Dan DiDio, Senior Vice President - Executive Editor of DC Comics, looked at ease Sunday afternoon as he invited attendees to Seattle's Emerald City ComiCon to join him for an informal discussion about comics. Didio, decked out in a vintage Mariners baseball hat, acted as host for an hour of back-and-forth about comics--and why fans (and pros) are so in love with them.
Present for the discussion were some of DC's heavy hitters: Kurt Busiek (writer of the upcoming weekly series "Trinity"), and Bill Willingham (creator of "Fables" and one half of the writing team behind DC's recently-announced political series "DCU: Decisions"), along with Senior Story Editor Ian Sattler.
Busiek played fanboy fact-checker, correcting DiDio and attendees who dropped references to specific stories or issues. It was the fans, however, who got to do the most talking, as DiDio kept the lively discussion going with a series of questions, such as “what was the first comic you ever read? Everybody remembers the [issue] number of the first comic they got," a remark which the crowd affirmed with laughter and nodding.
One fan told the panelists and crowd that he got into comics because of cartoons appearing in Playboy Magazine. "That's where I started," the fan said.
"That's where you should finish, too!" DiDio shot back, and the room erupted in laughter.
As DiDio strolled up and down the aisle talking with the crowd, inevitably some of the current hot topics in the industry were raised. Some fans spoke up about feeling fatigued by all the major event stories that have been coming out of Marvel and DC Comics lately. DiDio was contemplative about how to make these events connect with readers.
"The hardest part about it is making it feel like it matters…We want everything to matter, everything to have consequence, but nothing changes," DiDio said, referring to himself as part of the collective community of comics readers. Fans will have the opportunity to see how well DiDio has been able to negotiate this conflict when DC's major summer event "Final crisis" hits shelves later this month.

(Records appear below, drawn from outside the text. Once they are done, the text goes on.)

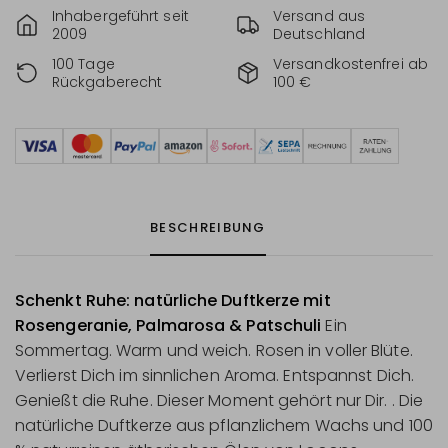
Inhabergeführt seit
Versand aus
2009
Deutschland
100 Tage
Versandkostenfrei ab
Rückgaberecht
100 €
BESCHREIBUNG
Schenkt Ruhe: natürliche Duftkerze mit
Rosengeranie, Palmarosa & Patschuli
Ein
Sommertag. Warm und weich. Rosen in voller Blüte.
Verlierst Dich im sinnlichen Aroma. Entspannst Dich.
Genießt die Ruhe. Dieser Moment gehört nur Dir. . Die
natürliche Duftkerze aus pflanzlichem Wachs und 100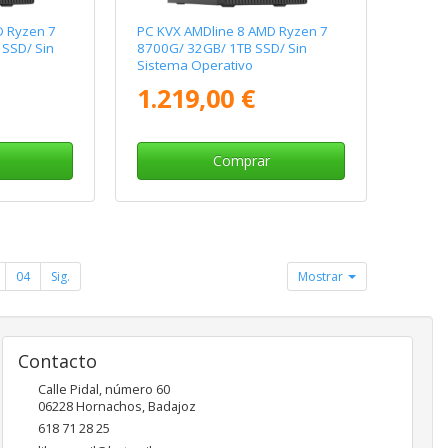
D Ryzen 7
PC KVX AMDline 8 AMD Ryzen 7
SSD/ Sin
8700G/ 32GB/ 1TB SSD/ Sin
Sistema Operativo
1.219,00 €
Comprar
04
Sig.
Mostrar
Contacto
Calle Pidal, número 60
06228
Hornachos
,
Badajoz
618 71 28 25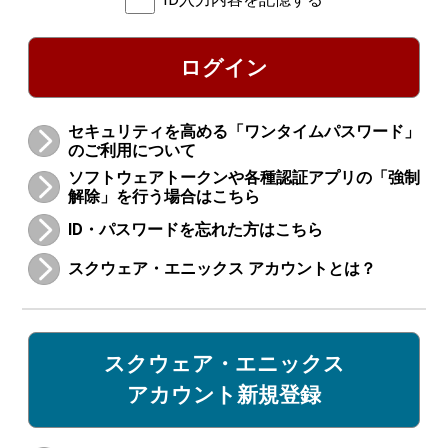
ログイン
セキュリティを高める「ワンタイムパスワード」
のご利用について
ソフトウェアトークンや各種認証アプリの「強制
解除」を行う場合はこちら
ID・パスワードを忘れた方はこちら
スクウェア・エニックス アカウントとは？
スクウェア・エニックス
アカウント新規登録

Another popular topic was delayed books. One fan cited the "Action Comics Annual" #11, as a good example of "a really emotional story," but many felt put off by how long it took that particular storyline to wrap up. DiDio said that the lateness of that book was "very painful" for DC, and that delays are "not good for the talent, not good for the character, not good for the fans, not good for anybody."
Continuity and grimness were also discussed, with DiDio expressing reluctant determination about working within continuity, and defending the "grim" aspects of recent DC stories.

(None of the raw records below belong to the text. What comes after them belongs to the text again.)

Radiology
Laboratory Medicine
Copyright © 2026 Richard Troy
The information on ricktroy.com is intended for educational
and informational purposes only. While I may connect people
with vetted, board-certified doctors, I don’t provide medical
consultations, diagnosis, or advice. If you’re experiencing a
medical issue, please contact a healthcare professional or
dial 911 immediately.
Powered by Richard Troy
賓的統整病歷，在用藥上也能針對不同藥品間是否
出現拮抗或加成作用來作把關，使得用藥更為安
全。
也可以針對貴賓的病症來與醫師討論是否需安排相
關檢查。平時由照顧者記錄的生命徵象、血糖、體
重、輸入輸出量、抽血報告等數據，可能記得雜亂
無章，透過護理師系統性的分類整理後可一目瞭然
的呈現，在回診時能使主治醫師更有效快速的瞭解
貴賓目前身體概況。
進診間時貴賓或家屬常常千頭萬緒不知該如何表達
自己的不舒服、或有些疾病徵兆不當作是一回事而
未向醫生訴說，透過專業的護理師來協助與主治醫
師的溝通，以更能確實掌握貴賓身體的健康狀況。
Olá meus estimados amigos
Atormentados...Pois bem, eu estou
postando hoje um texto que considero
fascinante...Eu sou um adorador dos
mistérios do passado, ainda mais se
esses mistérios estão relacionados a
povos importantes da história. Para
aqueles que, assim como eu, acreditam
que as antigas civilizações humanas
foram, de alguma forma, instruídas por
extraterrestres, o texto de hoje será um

One fan spoke up about their love for DC's "Blue Beetle" title. Someone else in the audience yelled, "I miss the old Blue Beetle!"
Not missing a beat, DiDio said, "He's got a bullet in his head," referencing the death of the Ted Kord character in the lead-up to "Infinite Crisis" in 2005.
Levity returned at the end of the panel, when DiDio asked the convention-goers what the silliest comic story they've ever enjoyed was. There were many hilarious answers, but Busiek got the most laughs for his retelling of a ridiculous silver age Justice League story in which Batman and Superman agree to wipe one another's memories.
Everybody left the panel laughing and smiling, having enjoyed their informal conversation with some of the comic book industry's biggest figures-who, it turns out, love comics just as much as everybody else.